Il signor López gli fece un rapido cenno, avendo compreso che egli stava per alludere alla fame che minacciava l’equipaggio della baleniera, cosa che Mariquita ancora ignorava e che desiderava non conoscesse.

Ma la giovane, immersa nei suoi tristi pensieri, non aveva prestato orecchio alle parole di papà Pardo, nè si era accorta del cenno fatto dal padrino.

— Dicevate, dunque, vecchio mio? — chiese il signor López.

— Oh! Dicevo che anche le navi gettate alla costa, non corrono sempre il pericolo di essere sfasciate dalle onde, se la fortuna le ha spinte entro qualche baia; e possono passare un inverno senza aver paura dei ghiacci, i quali ordinariamente non si accumulano in troppa quantità sulle coste della Terra del Fuoco.

Se la Rosita fosse stata trascinata verso le isole australi, allora la cosa sarebbe ben diversa. Ho svernato due volte laggiù, un anno all’isola del Re Giorgio e un altro a quella degli Elefanti, e vi posso dire qualche cosa sui freddi e sugli spaventevoli uragani che regnano in quelle orribili regioni.

— Ti avevano forse lasciato colà a cacciare le foche?

So che talvolta i balenieri lasciano su quelle isole degli uomini del loro equipaggio, che vanno poi a riprendere l’estate seguente, al cominciare della campagna di pesca.

— Sì, signor López.

— Devi aver sofferto molto?

— Non svernerei più laggiù, nemmeno se mi dessero triplice paga. Eh! Ve lo dicevo io, signor López? Guardate che i ghiacci sono già entrati nello stretto ed in buon numero.

Deve aver soffiato forte vento dal sud-ovest, per averli cacciati fino qui. Bah! la Quiqua è robusta e Piotre è un uomo che li conosce e che non darà mai indietro.

E poi sarà cosa momentanea; quando saremo fuori di qui, il mare sarà, se non del tutto sgombro, almeno in gran parte.

— Quanto credi che impiegheremo a giungere nei paraggi del capo Horn?

— Fra venti giorni noi toccheremo le coste meridionali della Terra del Fuoco, se non accadranno malanni. Voi sapete che l’uomo propone e Dio dispone e non si sa mai, specialmente sul mare, quello che può accadere. Andiamo a vedere se è ingombro il passo angusto di Second-Narrows. Specialmente là la Quiqua dovrà lavorare di sperone. —

Mentre il signor López e papà Pardo si dirigevano verso prora, Mariquita a poco a poco si era scostata dal suo posto per cercare Piotre, che la tolda di poppa gl’impediva di scorgere.
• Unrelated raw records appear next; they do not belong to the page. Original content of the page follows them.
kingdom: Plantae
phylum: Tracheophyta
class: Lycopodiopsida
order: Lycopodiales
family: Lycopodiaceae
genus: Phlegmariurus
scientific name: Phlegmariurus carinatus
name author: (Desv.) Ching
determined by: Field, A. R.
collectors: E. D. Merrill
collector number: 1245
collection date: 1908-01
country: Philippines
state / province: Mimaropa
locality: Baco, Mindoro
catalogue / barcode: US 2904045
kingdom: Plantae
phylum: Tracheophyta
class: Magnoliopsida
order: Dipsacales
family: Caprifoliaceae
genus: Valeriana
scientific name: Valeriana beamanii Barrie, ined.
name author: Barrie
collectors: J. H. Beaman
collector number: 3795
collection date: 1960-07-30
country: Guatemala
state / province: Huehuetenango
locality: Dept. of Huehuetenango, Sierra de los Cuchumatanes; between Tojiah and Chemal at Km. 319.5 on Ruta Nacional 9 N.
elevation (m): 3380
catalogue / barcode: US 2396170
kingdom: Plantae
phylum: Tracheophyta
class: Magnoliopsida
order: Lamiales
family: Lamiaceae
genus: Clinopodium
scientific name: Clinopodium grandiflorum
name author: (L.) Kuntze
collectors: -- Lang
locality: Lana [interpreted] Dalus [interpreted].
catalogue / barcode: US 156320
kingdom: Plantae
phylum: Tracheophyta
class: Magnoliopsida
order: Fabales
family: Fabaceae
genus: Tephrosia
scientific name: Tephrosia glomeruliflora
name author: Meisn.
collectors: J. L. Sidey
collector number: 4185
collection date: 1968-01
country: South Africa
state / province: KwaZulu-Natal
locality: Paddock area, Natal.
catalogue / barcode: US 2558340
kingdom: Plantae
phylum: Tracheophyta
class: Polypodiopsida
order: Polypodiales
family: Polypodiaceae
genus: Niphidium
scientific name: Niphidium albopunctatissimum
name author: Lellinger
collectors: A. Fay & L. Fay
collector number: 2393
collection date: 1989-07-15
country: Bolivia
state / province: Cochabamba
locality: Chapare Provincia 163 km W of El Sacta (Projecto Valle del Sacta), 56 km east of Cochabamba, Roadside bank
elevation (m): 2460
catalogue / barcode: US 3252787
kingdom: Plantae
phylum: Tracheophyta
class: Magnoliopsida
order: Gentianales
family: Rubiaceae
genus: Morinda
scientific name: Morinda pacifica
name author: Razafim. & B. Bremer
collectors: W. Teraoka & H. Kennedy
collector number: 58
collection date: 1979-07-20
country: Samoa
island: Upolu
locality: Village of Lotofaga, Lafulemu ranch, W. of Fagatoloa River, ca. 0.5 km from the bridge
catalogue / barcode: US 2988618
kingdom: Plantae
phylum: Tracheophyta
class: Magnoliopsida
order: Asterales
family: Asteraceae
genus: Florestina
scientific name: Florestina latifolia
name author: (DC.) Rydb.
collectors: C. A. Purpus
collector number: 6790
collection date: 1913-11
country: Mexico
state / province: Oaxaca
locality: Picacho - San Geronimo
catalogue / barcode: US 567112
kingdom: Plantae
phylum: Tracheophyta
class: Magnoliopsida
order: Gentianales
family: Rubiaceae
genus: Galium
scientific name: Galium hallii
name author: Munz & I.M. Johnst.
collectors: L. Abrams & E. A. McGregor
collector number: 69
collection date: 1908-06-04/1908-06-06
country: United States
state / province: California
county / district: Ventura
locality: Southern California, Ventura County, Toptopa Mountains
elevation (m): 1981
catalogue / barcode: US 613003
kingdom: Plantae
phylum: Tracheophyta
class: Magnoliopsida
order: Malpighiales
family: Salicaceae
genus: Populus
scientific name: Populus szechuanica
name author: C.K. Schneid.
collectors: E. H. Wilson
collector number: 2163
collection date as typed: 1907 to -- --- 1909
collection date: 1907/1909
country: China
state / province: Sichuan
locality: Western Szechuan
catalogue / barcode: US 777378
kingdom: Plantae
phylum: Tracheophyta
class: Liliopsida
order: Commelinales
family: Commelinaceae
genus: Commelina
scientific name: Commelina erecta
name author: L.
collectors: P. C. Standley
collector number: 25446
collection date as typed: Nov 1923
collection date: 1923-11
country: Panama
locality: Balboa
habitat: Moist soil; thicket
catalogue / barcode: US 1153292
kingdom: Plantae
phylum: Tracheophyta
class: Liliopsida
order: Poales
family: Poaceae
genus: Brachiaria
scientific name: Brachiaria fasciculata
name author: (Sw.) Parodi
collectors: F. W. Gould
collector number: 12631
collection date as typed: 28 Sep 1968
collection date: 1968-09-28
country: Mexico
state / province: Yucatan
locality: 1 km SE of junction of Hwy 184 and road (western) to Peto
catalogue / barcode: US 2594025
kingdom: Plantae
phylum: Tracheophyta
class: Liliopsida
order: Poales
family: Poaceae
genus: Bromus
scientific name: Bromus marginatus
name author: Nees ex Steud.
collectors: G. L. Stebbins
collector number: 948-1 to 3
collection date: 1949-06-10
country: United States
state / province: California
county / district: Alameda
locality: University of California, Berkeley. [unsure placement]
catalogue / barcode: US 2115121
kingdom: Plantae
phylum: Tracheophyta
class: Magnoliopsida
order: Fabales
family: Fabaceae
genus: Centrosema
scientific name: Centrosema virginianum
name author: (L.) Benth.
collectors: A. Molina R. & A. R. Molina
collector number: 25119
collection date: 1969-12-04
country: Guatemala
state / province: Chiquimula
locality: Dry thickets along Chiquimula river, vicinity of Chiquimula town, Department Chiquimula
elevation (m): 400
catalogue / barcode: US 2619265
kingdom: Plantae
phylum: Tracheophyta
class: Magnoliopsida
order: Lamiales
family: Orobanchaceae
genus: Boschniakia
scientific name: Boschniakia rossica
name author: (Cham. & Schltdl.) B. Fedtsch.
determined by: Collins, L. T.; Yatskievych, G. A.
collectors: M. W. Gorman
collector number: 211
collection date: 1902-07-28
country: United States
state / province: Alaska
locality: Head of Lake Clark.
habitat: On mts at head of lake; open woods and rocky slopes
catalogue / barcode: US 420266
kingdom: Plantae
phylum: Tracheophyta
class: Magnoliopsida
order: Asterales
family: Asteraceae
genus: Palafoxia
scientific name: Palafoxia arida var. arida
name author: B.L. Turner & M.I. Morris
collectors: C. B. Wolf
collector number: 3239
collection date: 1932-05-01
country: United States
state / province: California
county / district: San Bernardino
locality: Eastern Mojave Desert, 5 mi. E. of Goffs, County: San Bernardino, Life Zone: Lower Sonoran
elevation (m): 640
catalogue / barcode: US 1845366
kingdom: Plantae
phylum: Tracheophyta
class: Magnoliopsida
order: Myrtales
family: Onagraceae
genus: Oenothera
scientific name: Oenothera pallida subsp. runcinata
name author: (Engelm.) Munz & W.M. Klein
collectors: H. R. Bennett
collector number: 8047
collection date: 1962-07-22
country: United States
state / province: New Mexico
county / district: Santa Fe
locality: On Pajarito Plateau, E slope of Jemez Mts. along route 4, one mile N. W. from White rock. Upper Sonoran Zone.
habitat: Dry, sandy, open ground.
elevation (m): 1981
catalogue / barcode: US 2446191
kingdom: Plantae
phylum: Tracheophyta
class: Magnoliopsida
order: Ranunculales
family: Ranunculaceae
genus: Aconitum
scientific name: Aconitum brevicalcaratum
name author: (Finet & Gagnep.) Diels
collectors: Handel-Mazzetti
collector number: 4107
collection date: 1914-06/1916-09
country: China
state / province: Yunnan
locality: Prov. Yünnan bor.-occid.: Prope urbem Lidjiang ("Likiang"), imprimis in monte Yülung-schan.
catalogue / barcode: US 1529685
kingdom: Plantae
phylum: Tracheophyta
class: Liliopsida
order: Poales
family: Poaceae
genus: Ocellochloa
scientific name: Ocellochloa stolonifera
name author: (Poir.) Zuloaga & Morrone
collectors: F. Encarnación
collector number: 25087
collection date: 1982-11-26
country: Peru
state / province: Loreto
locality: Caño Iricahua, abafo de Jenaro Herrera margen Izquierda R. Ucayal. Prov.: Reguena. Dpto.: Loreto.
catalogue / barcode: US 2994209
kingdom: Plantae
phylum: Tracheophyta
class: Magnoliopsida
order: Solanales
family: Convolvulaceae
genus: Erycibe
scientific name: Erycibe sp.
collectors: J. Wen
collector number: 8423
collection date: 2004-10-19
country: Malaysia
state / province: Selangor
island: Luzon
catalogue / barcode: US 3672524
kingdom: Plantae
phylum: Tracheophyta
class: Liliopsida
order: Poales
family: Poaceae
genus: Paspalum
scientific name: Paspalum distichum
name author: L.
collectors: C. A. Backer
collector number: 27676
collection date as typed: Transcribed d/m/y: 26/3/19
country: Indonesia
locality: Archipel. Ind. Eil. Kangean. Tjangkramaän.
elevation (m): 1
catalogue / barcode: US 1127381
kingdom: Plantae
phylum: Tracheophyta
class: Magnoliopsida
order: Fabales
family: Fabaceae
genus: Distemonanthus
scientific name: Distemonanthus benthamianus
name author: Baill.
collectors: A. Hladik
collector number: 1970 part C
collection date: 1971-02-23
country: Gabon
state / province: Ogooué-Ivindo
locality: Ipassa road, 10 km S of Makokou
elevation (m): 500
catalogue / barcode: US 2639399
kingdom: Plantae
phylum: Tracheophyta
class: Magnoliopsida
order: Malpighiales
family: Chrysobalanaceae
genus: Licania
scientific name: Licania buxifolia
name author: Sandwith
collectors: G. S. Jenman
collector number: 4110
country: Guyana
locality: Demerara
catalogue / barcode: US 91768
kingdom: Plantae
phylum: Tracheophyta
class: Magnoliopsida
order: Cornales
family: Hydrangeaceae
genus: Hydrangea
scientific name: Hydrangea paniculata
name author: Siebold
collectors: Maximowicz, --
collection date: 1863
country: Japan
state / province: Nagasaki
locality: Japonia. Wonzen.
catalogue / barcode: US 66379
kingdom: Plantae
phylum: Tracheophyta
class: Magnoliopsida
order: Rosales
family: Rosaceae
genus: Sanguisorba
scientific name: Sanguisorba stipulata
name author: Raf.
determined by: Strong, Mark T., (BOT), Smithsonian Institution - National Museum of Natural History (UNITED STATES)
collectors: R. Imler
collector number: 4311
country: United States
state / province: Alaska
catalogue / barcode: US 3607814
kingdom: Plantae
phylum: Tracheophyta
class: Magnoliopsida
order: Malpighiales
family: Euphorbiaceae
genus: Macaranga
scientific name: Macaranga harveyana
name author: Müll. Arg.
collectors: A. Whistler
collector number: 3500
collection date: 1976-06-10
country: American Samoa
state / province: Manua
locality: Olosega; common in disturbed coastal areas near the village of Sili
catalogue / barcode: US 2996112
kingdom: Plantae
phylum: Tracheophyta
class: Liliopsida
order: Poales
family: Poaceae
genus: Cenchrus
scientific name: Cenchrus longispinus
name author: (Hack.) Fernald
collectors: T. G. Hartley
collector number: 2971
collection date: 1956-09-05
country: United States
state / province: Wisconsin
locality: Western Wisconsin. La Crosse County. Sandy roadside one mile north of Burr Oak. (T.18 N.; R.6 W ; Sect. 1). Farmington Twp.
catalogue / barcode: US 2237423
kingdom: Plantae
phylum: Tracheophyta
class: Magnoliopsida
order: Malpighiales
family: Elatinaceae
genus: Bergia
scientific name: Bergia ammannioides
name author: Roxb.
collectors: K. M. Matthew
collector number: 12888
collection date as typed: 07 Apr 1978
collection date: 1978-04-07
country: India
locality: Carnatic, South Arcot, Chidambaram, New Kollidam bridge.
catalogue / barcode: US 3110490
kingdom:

L’ex esiliato stava seduto presso il timone, su una cassa, colla testa appoggiata ad una mano, cupo e silenzioso.

Delle profonde rughe gli solcavano l’ampia fronte e tradivano qualche terribile tempesta che imperversava nel suo cervello e nel suo cuore. Anche il suo volto di quando in quando assumeva un’espressione selvaggia, quasi feroce.

Eppure quell’uomo avrebbe dovuto essere lieto, ora che la fanciulla, che doveva aver amato con vero furore, gli aveva giurato di appartenergli e di dimenticare il fidanzato.

L’equipaggio non s’era fatto nessun caso dell’alterazione del volto del suo comandante. Era già abituato a vederlo sempre cupo e rinchiuso in un silenzio che aveva qualche cosa di feroce.

Ma Mariquita, che da un anno non l’aveva più incontrato, era rimasta profondamente impressionata nel vederlo così, e non aveva saputo frenare un gesto di terrore.

— Quanto è cambiato quell’uomo! — mormorò. — Mi fa paura!... —

Si era fermata a tre passi da lui, senza che Piotre mostrasse di essersi accorto della sua presenza. Nell’alzare però gli occhi per guardare il mare, finalmente la scorse.

Subito le rughe scomparvero, la fronte si spianò, i suoi lineamenti ripresero l’abituale espressione e qualche cosa, che somigliava ad un sorriso, increspò le sue labbra.

— Voi! — disse, alzandosi lentamente, mentre il lampo torvo che illuminava i suoi occhi d’acciaio a poco a poco si spegneva.

Stette un momento immobile, poi, facendo un passo innanzi, riprese con una certa amarezza che suonava come un rimprovero:

— Credevo che voi aveste dimenticato che su questa nave vi era un uomo che un giorno diverrà vostro sposo.

— Perchè dite questo, Piotre? — chiese Mariquita con timidezza.

— Siamo a dieci miglia da Punta Arenas ed è già trascorsa un’ora e non avete ancora trovata una parola per me.

— Perdonatemi, ero presso al mio padrino... mi parlava dei pericoli del viaggio.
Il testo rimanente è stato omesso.